The Thesprotia Expedition
THE THESPROTIA EXPEDITION
A Regional, Interdisciplinary Survey Project
in Northwestern Greece
The preliminary results of the first two seasons of the Thesprotia Expedition are as follows.
I. Archaeological survey
The Prehistory of the Kokytos Valley
The earliest remains of human activity in the area date to the Middle and Upper Palaeolithic periods (ca. 100,000 to 11,000 BP). Epirus as a whole is renowned for its plentiful finds from these periods and our finds fit well into this general picture. We have documented three large sites dating to this time span. Two of them were previously known and are located in red soil beds (PS 22 and PS 23). They have now been sampled intensively for the first time, revealing several find concentrations. The third site of this period (PS 4) is interesting because it is located next to a natural source of flint and thus should most probably be interpreted as a knapping site.

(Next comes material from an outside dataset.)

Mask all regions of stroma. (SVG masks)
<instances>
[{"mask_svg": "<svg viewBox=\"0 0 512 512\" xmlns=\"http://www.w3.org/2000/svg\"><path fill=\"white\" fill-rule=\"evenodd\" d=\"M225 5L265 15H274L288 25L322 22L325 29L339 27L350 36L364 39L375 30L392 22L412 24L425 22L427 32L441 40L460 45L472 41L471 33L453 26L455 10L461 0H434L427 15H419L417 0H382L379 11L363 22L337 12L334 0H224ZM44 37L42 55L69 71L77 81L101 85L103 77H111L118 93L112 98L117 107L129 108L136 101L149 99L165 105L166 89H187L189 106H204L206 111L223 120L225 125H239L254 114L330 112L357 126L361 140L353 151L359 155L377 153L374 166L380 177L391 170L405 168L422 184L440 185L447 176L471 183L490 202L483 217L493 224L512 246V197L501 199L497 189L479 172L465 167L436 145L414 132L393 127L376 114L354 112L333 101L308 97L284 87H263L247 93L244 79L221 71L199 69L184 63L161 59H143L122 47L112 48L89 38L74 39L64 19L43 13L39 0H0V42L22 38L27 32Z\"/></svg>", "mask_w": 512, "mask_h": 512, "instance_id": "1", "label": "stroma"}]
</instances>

Of greater interest is the fact that we have located the two first known Mesolithic sites in Thesprotia. One of them (PS 3) produced a wide range of tools and flakes, including arrowheads, trapezes, end scrapers, perçoirs, bladelets, and cores. The total sample consists of several hundred lithics. It is worth noting that the two sites are located in an inland valley and not, as usually occurs, on the coast.
The later prehistoric period is represented by another four sites. The dating of these is uncertain due to the rudimentary state of the local pottery chronology. On the basis of our present knowledge, three of them can be dated broadly to the Late/Final Neolithic to Bronze Age (ca. 4000 to 1000 B.C.). Two of the sites (PS 18 and PS 20) produced nice examples of arrowheads dating to the Late Neolithic, Early Bronze Age and Middle Bronze Age. The fourth one (PS 17) produced large quantities of Orange-Red pottery, a local ware dated to the Iron Age (tenth to seventh centuries BC). This last prehistoric site (PS 17) is located at the foot of Agios Donatos of Zervochori (PS 25), a small acropolis site that was inhabited from at least the fourth century BC until the second century AD.